Public summary
A remote freelance position for a Python Data Scraping Engineer to manage specialized data extraction workflows combining AI and human expertise. The role involves developing and maintaining complex web scraping pipelines, ensuring high quality and accurate data delivery using various tools and custom methods. Flexible part-time work schedule with performance-based compensation.
Salary
USD 37.00 - 37.00 hour
Responsibilities
Own end-to-end web data scraping workflows from complex sites, ensuring comprehensive coverage, accuracy, and reliable output of structured datasets. Utilize internal tools and custom workflows (e.g., Apify, OpenRouter) to accelerate data gathering, validation, and task execution. Adapt scraping methods to handle dynamic and interactive content such as JavaScript-rendered pages, infinite scroll, and API integration via proxies. Maintain data quality through validation checks, cross-source consistency verification, and strict adherence to formatting standards. Scale scraping operations efficiently for large datasets using batching or parallelization while monitoring system stability and handling changes in site structures.
Qualifications
At least 3 years of experience in data engineering, web scraping, automation, or software development.
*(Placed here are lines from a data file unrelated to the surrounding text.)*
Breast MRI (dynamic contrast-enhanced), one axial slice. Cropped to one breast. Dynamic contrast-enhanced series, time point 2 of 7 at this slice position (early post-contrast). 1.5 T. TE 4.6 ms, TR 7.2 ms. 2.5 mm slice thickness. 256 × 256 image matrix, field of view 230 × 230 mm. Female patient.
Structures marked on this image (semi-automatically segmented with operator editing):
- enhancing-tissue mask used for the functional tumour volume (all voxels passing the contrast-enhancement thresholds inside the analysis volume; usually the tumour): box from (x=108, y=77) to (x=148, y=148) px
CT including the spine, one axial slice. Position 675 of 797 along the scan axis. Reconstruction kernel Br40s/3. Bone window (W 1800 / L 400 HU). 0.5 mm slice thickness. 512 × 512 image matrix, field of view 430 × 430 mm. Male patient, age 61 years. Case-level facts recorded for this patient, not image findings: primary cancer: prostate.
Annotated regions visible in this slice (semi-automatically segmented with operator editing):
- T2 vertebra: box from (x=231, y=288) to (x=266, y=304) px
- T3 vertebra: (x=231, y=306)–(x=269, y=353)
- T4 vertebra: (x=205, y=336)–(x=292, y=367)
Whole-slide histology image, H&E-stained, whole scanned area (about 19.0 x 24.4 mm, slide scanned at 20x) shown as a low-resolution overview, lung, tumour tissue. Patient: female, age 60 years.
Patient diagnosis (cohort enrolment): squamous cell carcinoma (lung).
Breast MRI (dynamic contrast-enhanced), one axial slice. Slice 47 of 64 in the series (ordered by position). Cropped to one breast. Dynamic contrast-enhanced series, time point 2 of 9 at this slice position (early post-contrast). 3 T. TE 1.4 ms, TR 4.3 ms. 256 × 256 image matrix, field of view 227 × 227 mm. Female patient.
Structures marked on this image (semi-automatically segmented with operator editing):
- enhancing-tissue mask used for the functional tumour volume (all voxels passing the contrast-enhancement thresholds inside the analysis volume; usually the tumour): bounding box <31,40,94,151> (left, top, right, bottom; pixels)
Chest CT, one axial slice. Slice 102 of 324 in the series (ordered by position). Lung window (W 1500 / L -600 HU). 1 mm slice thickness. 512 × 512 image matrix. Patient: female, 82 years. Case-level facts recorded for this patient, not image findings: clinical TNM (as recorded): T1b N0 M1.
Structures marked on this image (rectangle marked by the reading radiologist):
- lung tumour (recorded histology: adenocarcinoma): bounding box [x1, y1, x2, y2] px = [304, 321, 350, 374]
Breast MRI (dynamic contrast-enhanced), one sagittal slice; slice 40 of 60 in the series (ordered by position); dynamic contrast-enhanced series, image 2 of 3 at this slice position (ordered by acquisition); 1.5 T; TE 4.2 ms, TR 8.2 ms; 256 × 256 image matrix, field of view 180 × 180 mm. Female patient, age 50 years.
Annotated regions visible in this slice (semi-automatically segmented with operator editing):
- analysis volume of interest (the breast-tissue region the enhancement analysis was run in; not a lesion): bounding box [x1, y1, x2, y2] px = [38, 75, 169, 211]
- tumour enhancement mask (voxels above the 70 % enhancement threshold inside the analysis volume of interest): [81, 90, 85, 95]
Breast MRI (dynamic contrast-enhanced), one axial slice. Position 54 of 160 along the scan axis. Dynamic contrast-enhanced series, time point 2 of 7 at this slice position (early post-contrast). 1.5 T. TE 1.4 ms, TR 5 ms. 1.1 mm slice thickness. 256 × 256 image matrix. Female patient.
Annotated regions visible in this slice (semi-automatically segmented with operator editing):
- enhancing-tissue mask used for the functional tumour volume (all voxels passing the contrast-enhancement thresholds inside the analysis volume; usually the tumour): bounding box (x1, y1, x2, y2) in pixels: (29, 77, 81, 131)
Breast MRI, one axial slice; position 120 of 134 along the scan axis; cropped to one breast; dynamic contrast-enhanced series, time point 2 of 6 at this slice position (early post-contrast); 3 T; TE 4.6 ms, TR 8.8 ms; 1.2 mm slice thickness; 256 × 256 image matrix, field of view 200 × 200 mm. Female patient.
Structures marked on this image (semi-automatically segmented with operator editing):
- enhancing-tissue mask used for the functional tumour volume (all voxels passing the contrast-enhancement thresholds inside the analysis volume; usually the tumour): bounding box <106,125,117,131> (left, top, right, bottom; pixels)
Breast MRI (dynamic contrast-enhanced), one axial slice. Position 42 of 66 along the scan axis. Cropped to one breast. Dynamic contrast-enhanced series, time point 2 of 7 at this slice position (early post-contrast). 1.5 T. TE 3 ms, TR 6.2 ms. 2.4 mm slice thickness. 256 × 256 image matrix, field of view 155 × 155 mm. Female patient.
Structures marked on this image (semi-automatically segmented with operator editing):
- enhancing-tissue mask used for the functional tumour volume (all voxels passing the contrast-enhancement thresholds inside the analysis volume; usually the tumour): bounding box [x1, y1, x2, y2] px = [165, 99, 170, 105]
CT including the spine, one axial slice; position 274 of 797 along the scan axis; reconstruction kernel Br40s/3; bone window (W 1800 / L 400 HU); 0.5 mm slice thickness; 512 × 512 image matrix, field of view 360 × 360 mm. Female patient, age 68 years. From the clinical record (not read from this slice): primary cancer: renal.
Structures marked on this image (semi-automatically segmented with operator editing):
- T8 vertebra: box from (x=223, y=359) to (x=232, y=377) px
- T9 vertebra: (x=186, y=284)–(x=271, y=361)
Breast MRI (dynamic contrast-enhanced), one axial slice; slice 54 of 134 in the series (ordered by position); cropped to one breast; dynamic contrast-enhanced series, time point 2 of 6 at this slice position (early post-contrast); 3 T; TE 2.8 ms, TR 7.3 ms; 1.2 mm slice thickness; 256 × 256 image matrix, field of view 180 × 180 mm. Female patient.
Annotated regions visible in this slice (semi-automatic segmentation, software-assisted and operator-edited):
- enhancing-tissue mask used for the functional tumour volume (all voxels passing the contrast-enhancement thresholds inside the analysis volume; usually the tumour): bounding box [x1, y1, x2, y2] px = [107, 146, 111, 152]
Proficiency with Python web scraping libraries and techniques (BeautifulSoup, Selenium or similar), including handling dynamic web content and APIs. Demonstrated ability to extract data from complex or inconsistent HTML structures. Strong skills in data cleaning, normalization, validation, and delivering structured datasets in formats like CSV, JSON, or Google Sheets. Experience working with large language models and AI frameworks to enhance automation. Detail-oriented with strong commitment to data accuracy. Ability to work independently and troubleshoot technical challenges. Upper-intermediate (B2) English proficiency or higher. A degree in Engineering, Computer Science, Applied Mathematics or related field is a plus. Linking to a GitHub portfolio is advantageous.